The task: Your answer should be every line from the records that contains "Варна".

(Transcribed page contents)
════
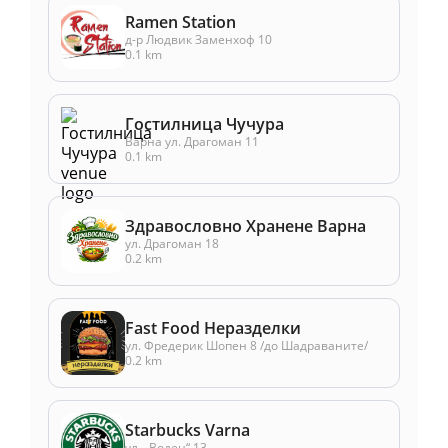
Ramen Station
д-р Людвик Заменхоф 10
0.1 km
Гостилница Чучура
Варна ул. Драгоман 11
0.1 km
Здравословно Хранене Варна
ул. Драгоман 18
0.2 km
Fast Food Неразделки
ул. Фредерик Шопен 8 /до Шадраваните/
0.2 km
Starbucks Varna
ул. „Воден“ 13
════
Exercise response:
Варна ул. Драгоман 11
Здравословно Хранене Варна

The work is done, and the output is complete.